I used the data provided by Michael Nielsen’s web, Neural Networks and Deep Learning. Thank him for leading me into this area.

import random
import pickle
import numpy as np
import torch
import torch.nn as nn
import torch.nn.functional as F
import torch.optim as optim
from torch.autograd import Variable

### load data
f = open('/home/data/mnist.pkl')#

training_data, validation_data, test_data = pickle.load(f)

### load data and stack the target with data
training_data = torch.cat((torch.from_numpy(training_data[0]).float(), torch.from_numpy(training_data[1]).float()), dim=1)

validation_data = torch.cat((torch.from_numpy(validation_data[0]).float(), torch.from_numpy(validation_data[1]).float()), dim=1)

test_data = torch.cat((torch.from_numpy(test_data[0]).float(), torch.from_numpy(test_data[1]).float()), dim=1)

Here is the FNN net.

### Forward Neural Network
class FNN_NET (nn.Module):
    def __init__(self):
        super(FNN_NET, self).__init__()
        self.linear1 = nn.Linear(784, 30)
        self.linear2 = nn.Linear(30, 30)
        self.linear3 = nn.Linear(30, 10)

    def forward(self, x):
        x = F.relu(self.linear1(x))
        x = F.relu(self.linear2(x))
        x = F.relu(self.linear3(x))
        return x

model = FNN_NET()
model.cuda()

batch_size = 30
learning_rate = 0.03

optimizer = optim.SGD(model.parameters(), lr=learning_rate)

This is how I trained the net.

def train(epoch):
    model.train()
    data_temp = training_data# train with training_data or validation_data

    random.shuffle(data_temp)
    mini_batches = [data_temp[k:k+batch_size] for k in xrange(0, len(data_temp), batch_size)]
    for batch_idx, data_mini_batch in enumerate(mini_batches):
        ###
        data, target = torch.split(data_mini_batch, 784, dim=1)# split the data and target
        target = vetcorize_result(len(data_mini_batch), target)# vectorize the target
        target = torch.from_numpy(target).float()# change the data type to use in GPU
        
        data,target = data.cuda(), target.cuda()
        data, target = Variable(data), Variable(target)

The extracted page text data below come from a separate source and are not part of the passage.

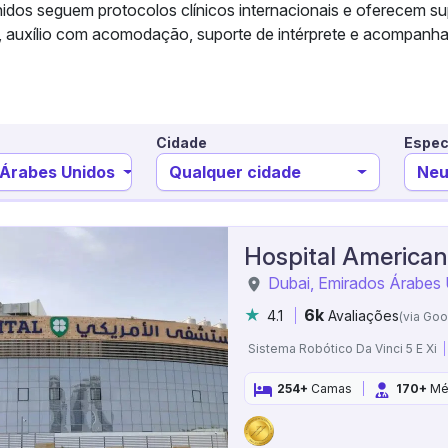
dos seguem protocolos clínicos internacionais e oferecem sup
o, auxílio com acomodação, suporte de intérprete e acompanh
Cidade
Espec
 Árabes Unidos
Qualquer cidade
Neu
Hospital America
Dubai, Emirados Árabes
6k
4.1
Avaliações
(via Goo
Sistema Robótico Da Vinci 5 E Xi
254+
Camas
170+
Mé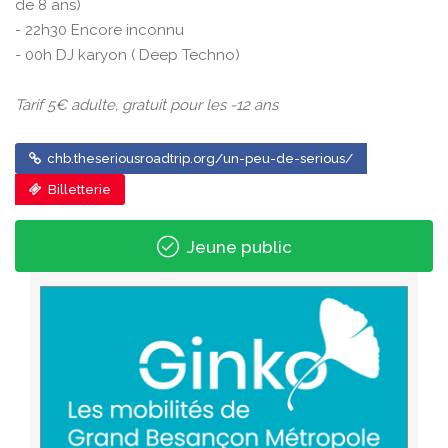
de 8 ans)
- 22h30 Encore inconnu
- 00h DJ karyon ( Deep Techno)
Tarif 5€ adulte, gratuit pour les -12 ans
chb.theseriousroadtrip.org/un-peu-de-serious/
Billetterie
Jeune public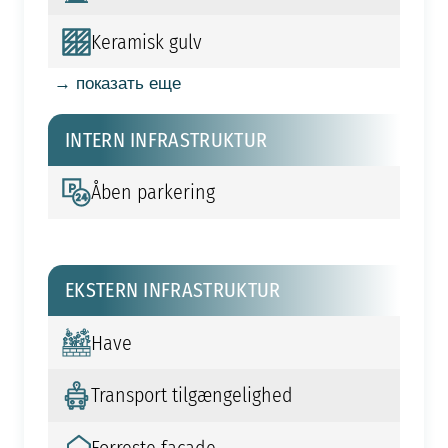
Keramisk gulv
→ показать еще
INTERN INFRASTRUKTUR
Åben parkering
EKSTERN INFRASTRUKTUR
Have
Transport tilgængelighed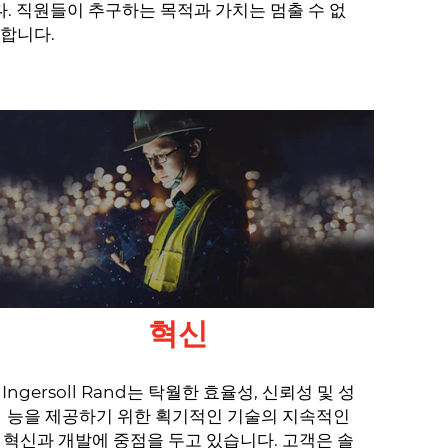
. 직원들이 추구하는 목적과 가치는 멈출 수 없
합니다.
혁신
Ingersoll Rand는 탁월한 효율성, 신뢰성 및 성
능을 제공하기 위한 획기적인 기술의 지속적인
혁신과 개발에 중점을 두고 있습니다. 고객은 솔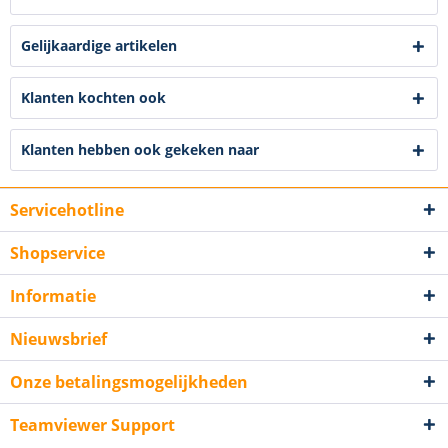
Gelijkaardige artikelen
Klanten kochten ook
Klanten hebben ook gekeken naar
Servicehotline
Shopservice
Informatie
Nieuwsbrief
Onze betalingsmogelijkheden
Teamviewer Support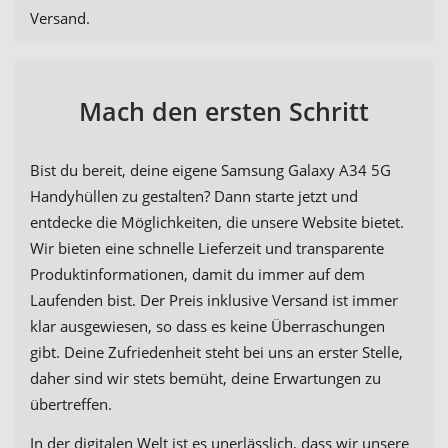
Versand.
Mach den ersten Schritt
Bist du bereit, deine eigene Samsung Galaxy A34 5G
Handyhüllen zu gestalten? Dann starte jetzt und
entdecke die Möglichkeiten, die unsere Website bietet.
Wir bieten eine schnelle Lieferzeit und transparente
Produktinformationen, damit du immer auf dem
Laufenden bist. Der Preis inklusive Versand ist immer
klar ausgewiesen, so dass es keine Überraschungen
gibt. Deine Zufriedenheit steht bei uns an erster Stelle,
daher sind wir stets bemüht, deine Erwartungen zu
übertreffen.
In der digitalen Welt ist es unerlässlich, dass wir unsere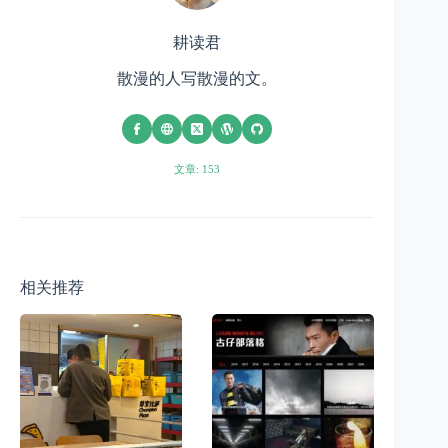
耕读君
散漫的人写散漫的文。
文章: 153
相关推荐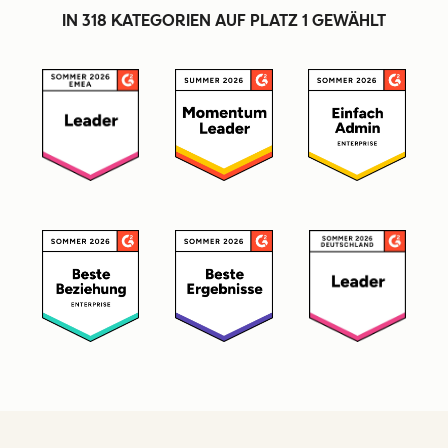
IN 318 KATEGORIEN AUF PLATZ 1 GEWÄHLT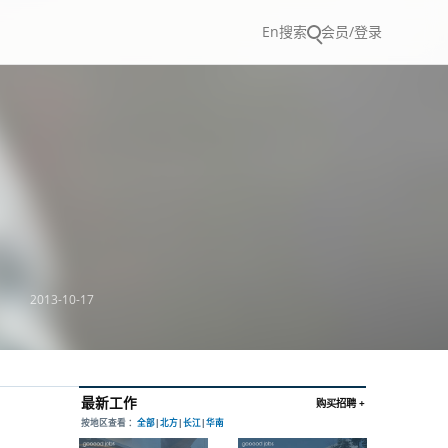
En
搜索
会员/登录
2013-10-17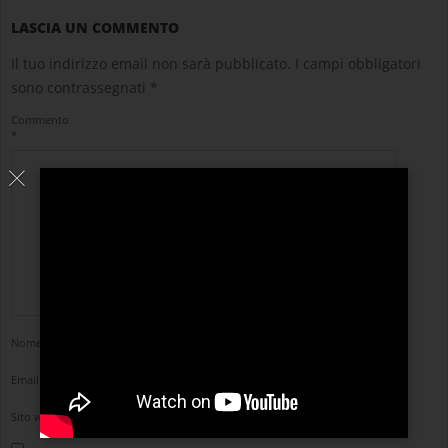
LASCIA UN COMMENTO
Il tuo indirizzo email non sarà pubblicato.
I campi obbligatori
sono contrassegnati
*
Commento
*
Nome
*
Email
*
Sito web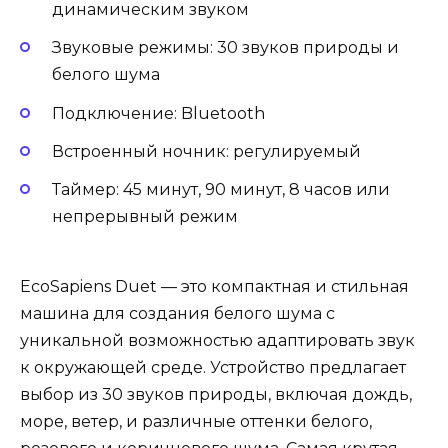
динамическим звуком
Звуковые режимы: 30 звуков природы и
белого шума
Подключение: Bluetooth
Встроенный ночник: регулируемый
Таймер: 45 минут, 90 минут, 8 часов или
непрерывный режим
EcoSapiens Duet — это компактная и стильная
машина для создания белого шума с
уникальной возможностью адаптировать звук
к окружающей среде. Устройство предлагает
выбор из 30 звуков природы, включая дождь,
море, ветер, и различные оттенки белого,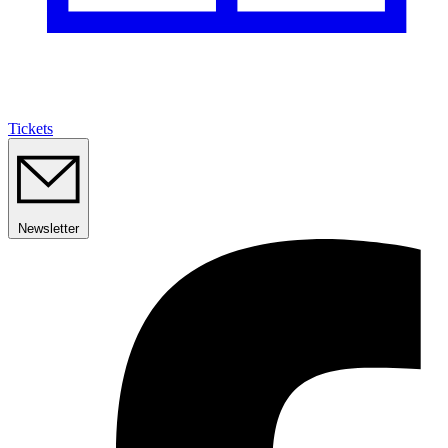
Tickets
Newsletter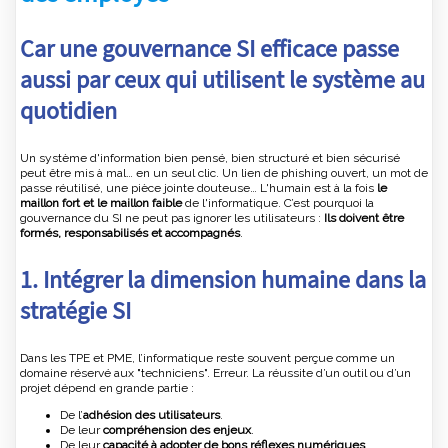
Car une gouvernance SI efficace passe
aussi par ceux qui utilisent le système au
quotidien
Un système d'information bien pensé, bien structuré et bien sécurisé
peut être mis à mal… en un seul clic. Un lien de phishing ouvert, un mot de
passe réutilisé, une pièce jointe douteuse… L'humain est à la fois
le
maillon fort et le maillon faible
de l'informatique. C’est pourquoi la
gouvernance du SI ne peut pas ignorer les utilisateurs :
Ils doivent être
formés, responsabilisés et accompagnés
.
1. Intégrer la dimension humaine dans la
stratégie SI
Dans les TPE et PME, l’informatique reste souvent perçue comme un
domaine réservé aux "techniciens". Erreur. La réussite d’un outil ou d’un
projet dépend en grande partie :
De l’
adhésion des utilisateurs
.
De leur
compréhension des enjeux
.
De leur
capacité à adopter de bons réflexes numériques
.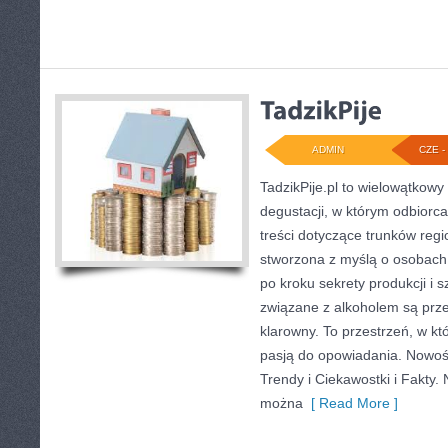
ADMIN
CZE - 
TadzikPije.pl to wielowątkowy
degustacji, w którym odbiorc
treści dotyczące trunków regi
stworzona z myślą o osobach
po kroku sekrety produkcji i 
związane z alkoholem są prz
klarowny. To przestrzeń, w któ
pasją do opowiadania. Nowośc
Trendy i Ciekawostki i Fakty. 
można
[ Read More ]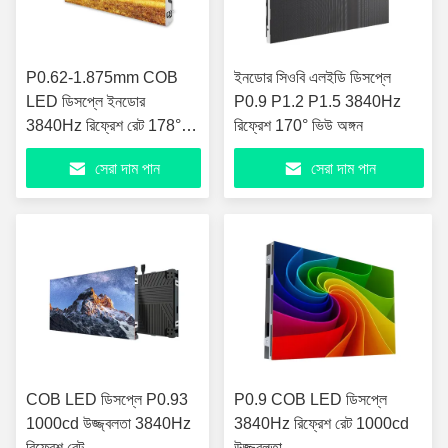
P0.62-1.875mm COB
ইনডোর সিওবি এলইডি ডিসপ্লে
LED ডিসপ্লে ইনডোর
P0.9 P1.2 P1.5 3840Hz
3840Hz রিফ্রেশ রেট 178°
রিফ্রেশ 170° ভিউ অঙ্গন
দেখার কোণ
সেরা দাম পান
সেরা দাম পান
COB LED ডিসপ্লে P0.93
P0.9 COB LED ডিসপ্লে
1000cd উজ্জ্বলতা 3840Hz
3840Hz রিফ্রেশ রেট 1000cd
রিফ্রেশ রেট
উজ্জ্বলতা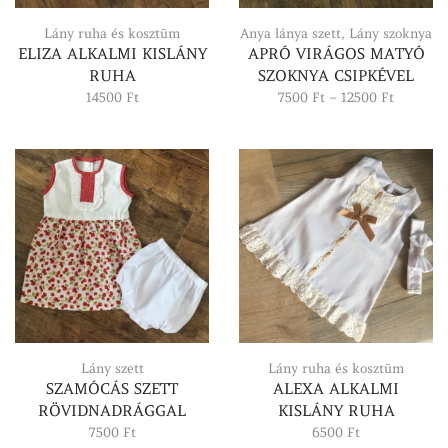
Lány ruha és kosztüm
Anya lánya szett
,
Lány szoknya
ELIZA ALKALMI KISLÁNY
APRÓ VIRÁGOS MATYÓ
RUHA
SZOKNYA CSIPKÉVEL
Ártarto
14500
Ft
7500
Ft
–
12500
Ft
7500 Ft
-
12500 Ft
Lány szett
Lány ruha és kosztüm
SZAMÓCÁS SZETT
ALEXA ALKALMI
RÖVIDNADRÁGGAL
KISLÁNY RUHA
7500
Ft
6500
Ft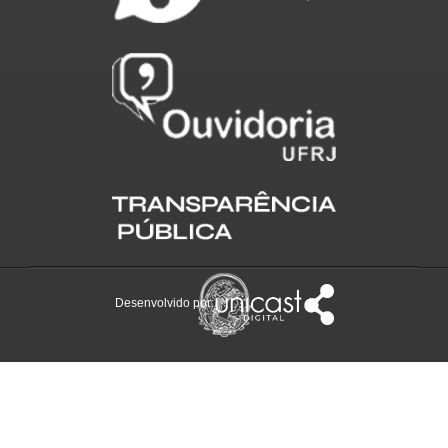
Desenvolvido por: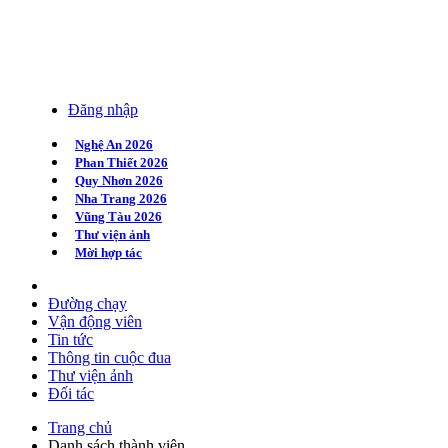
Đăng nhập
Nghệ An 2026
Phan Thiết 2026
Quy Nhơn 2026
Nha Trang 2026
Vũng Tàu 2026
Thư viện ảnh
Mời hợp tác
Đường chạy
Vận động viên
Tin tức
Thông tin cuộc đua
Thư viện ảnh
Đối tác
Trang chủ
Danh sách thành viên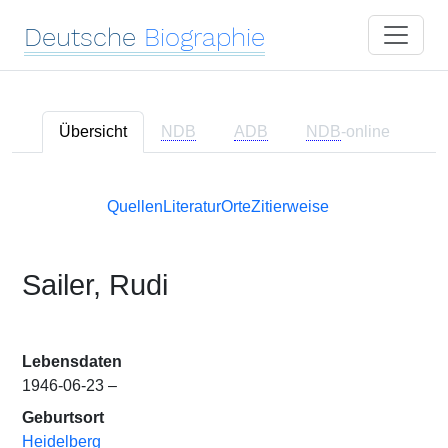
Deutsche
Biographie
Übersicht
NDB
ADB
NDB
-online
Quellen
Literatur
Orte
Zitierweise
Sailer, Rudi
Lebensdaten
1946-06-23 –
Geburtsort
Heidelberg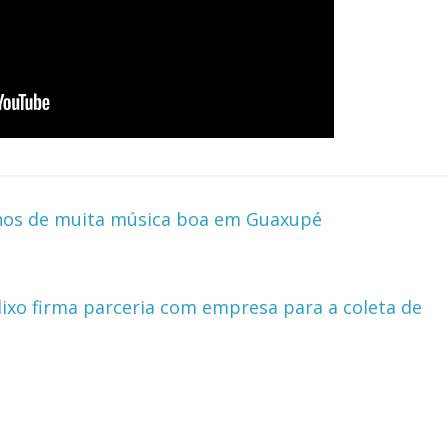
nos de muita música boa em Guaxupé
lixo firma parceria com empresa para a coleta de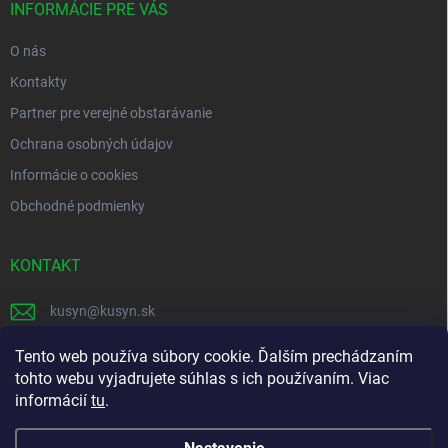
i
INFORMÁCIE PRE VÁS
e
O nás
Kontakty
Partner pre verejné obstarávanie
Ochrana osobných údajov
Informácie o cookies
Obchodné podmienky
KONTAKT
kusyn
@
kusyn.sk
+421 903 445 999
Tento web používa súbory cookie. Ďalším prechádzaním
tohto webu vyjadrujete súhlas s ich používaním. Viac
labtech_svk
informácií
tu
.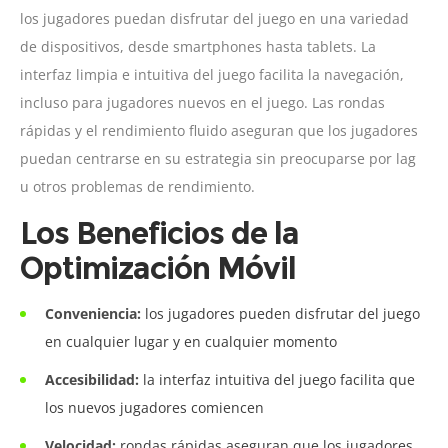
los jugadores puedan disfrutar del juego en una variedad
de dispositivos, desde smartphones hasta tablets. La
interfaz limpia e intuitiva del juego facilita la navegación,
incluso para jugadores nuevos en el juego. Las rondas
rápidas y el rendimiento fluido aseguran que los jugadores
puedan centrarse en su estrategia sin preocuparse por lag
u otros problemas de rendimiento.
Los Beneficios de la
Optimización Móvil
Conveniencia:
los jugadores pueden disfrutar del juego
en cualquier lugar y en cualquier momento
Accesibilidad:
la interfaz intuitiva del juego facilita que
los nuevos jugadores comiencen
Velocidad:
rondas rápidas aseguran que los jugadores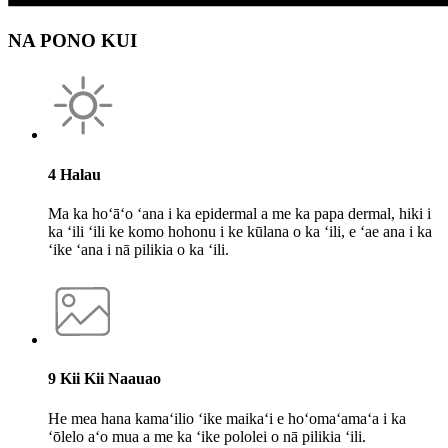
NA PONO KUI
4 Halau
Ma ka hoʻāʻo ʻana i ka epidermal a me ka papa dermal, hiki i
ka ʻili ʻili ke komo hohonu i ke kūlana o ka ʻili, e ʻae ana i ka
ʻike ʻana i nā pilikia o ka ʻili.
9 Kii Kii Naauao
He mea hana kamaʻilio ʻike maikaʻi e hoʻomaʻamaʻa i ka
ʻōlelo aʻo mua a me ka ʻike pololei o nā pilikia ʻili.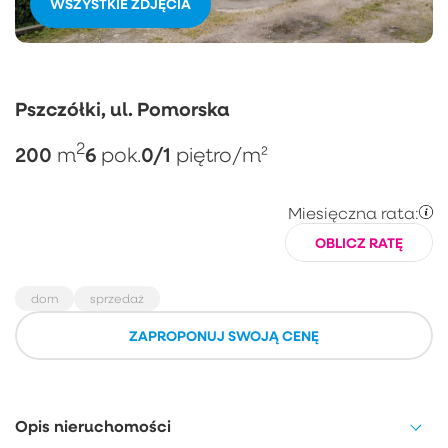
WSZYSTKIE ZDJĘCIA
Pszczółki, ul. Pomorska
2
200
6
0/1
m
pok.
piętro
/m²
Miesięczna rata:
OBLICZ RATĘ
dom
sprzedaż
ZAPROPONUJ SWOJĄ CENĘ
Opis nieruchomości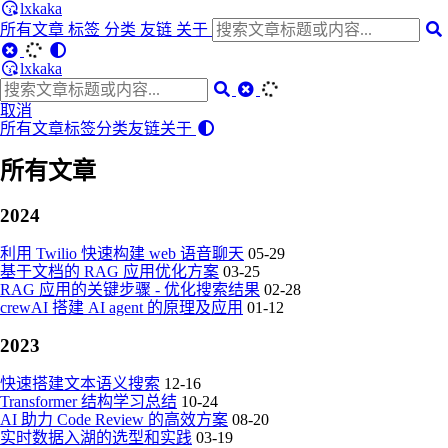
lxkaka
所有文章
标签
分类
友链
关于
lxkaka
取消
所有文章
标签
分类
友链
关于
所有文章
2024
利用 Twilio 快速构建 web 语音聊天
05-29
基于文档的 RAG 应用优化方案
03-25
RAG 应用的关键步骤 - 优化搜索结果
02-28
crewAI 搭建 AI agent 的原理及应用
01-12
2023
快速搭建文本语义搜索
12-16
Transformer 结构学习总结
10-24
AI 助力 Code Review 的高效方案
08-20
实时数据入湖的选型和实践
03-19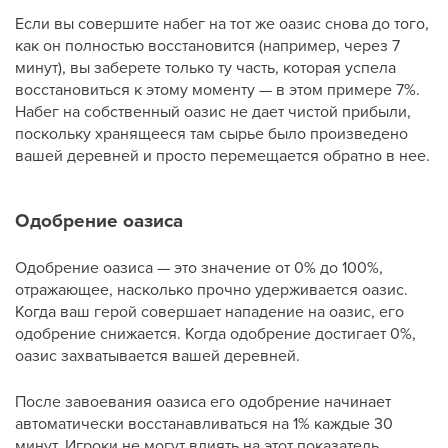
Если вы совершите набег на тот же оазис снова до того,
как он полностью восстановится (например, через 7
минут), вы заберете только ту часть, которая успела
восстановиться к этому моменту — в этом примере 7%.
Набег на собственный оазис не дает чистой прибыли,
поскольку хранящееся там сырье было произведено
вашей деревней и просто перемещается обратно в нее.
Одобрение оазиса
Одобрение оазиса — это значение от 0% до 100%,
отражающее, насколько прочно удерживается оазис.
Когда ваш герой совершает нападение на оазис, его
одобрение снижается. Когда одобрение достигает 0%,
оазис захватывается вашей деревней.
После завоевания оазиса его одобрение начинает
автоматически восстанавливаться на 1% каждые 30
минут. Игроки не могут влиять на этот показатель.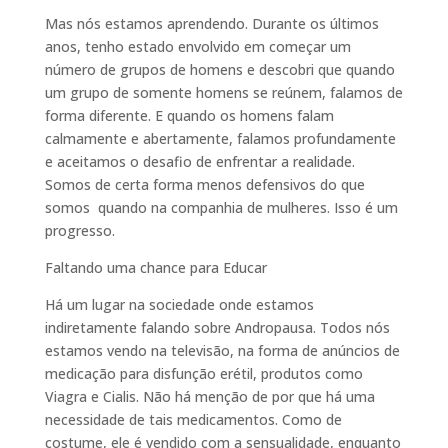
Mas nós estamos aprendendo. Durante os últimos
anos, tenho estado envolvido em começar um
número de grupos de homens e descobri que quando
um grupo de somente homens se reúnem, falamos de
forma diferente. E quando os homens falam
calmamente e abertamente, falamos profundamente
e aceitamos o desafio de enfrentar a realidade.
Somos de certa forma menos defensivos do que
somos quando na companhia de mulheres. Isso é um
progresso.
Faltando uma chance para Educar
Há um lugar na sociedade onde estamos
indiretamente falando sobre Andropausa. Todos nós
estamos vendo na televisão, na forma de anúncios de
medicação para disfunção erétil, produtos como
Viagra e Cialis. Não há menção de por que há uma
necessidade de tais medicamentos. Como de
costume, ele é vendido com a sensualidade, enquanto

        optimizer.zero_grad()
        output = model(data)
        loss = F.mse_loss(output, target, size_average=True)
        loss.backward()
        optimizer.step()

The test.

def test(epoch):
    model.eval()
    test_loss = 0
    correct = 0

    data_temp = test_data# we can also test the model using the validation data

    random.shuffle(data_temp)
    mini_batches = [data_temp[k:k+batch_size] for k in xrange(0, len(data_temp), batch_size)]
    for batch_idx, data_mini_batch in enumerate(mini_batches):
        ###
        data, target = torch.split(data_mini_batch, 784, dim=1)# split the data and target
        target_temp = target# store to use in the "correct"
        target = vetcorize_result(len(data_mini_batch), target)# vectorize the target
        target = torch.from_numpy(target).float()# change the data type
        ###
        data,target = data.cuda(), target.cuda()# change the data type to use GPU
        data, target = Variable(data), Variable(target)
        ###
        output = model(data)
        test_loss = F.mse_loss(output, target, size_average=True).data[0] # sum up batch loss
        pred = output.data.max(1, keepdim=True)[1]
        correct += pred.cpu().eq(target_temp.long()).sum()

    test_loss /= len(mini_batches)
    print ( 'Train Epoch: {} \t test loss: {},\t test accuracy: {:.3f}%'.format(epoch, test_loss, 100 * correct/float(len(data_temp)) ) )

Here I changed the labels of the data to be a one hot vector.

def vetcorize_result(batch_size, target):
    result = np.zeros((batch_size, 10))
    target = np.int_(target.numpy())
    for idx in range(batch_size):
        result[idx, target[idx]] = 1
    return result

Finally, the train and test of the model.

for epoch in range(1, 30):
    train(epoch)
    test(epoch)

ChangGao · September 8, 2017, 2:31pm

Actually, if I move the “test(epoch)” out of the epoch, testing only after all epochs of training are done, then the problem is solved. But I still can’t figure out why this could work. Is it possible that with the test procedure following training could change the data we read in?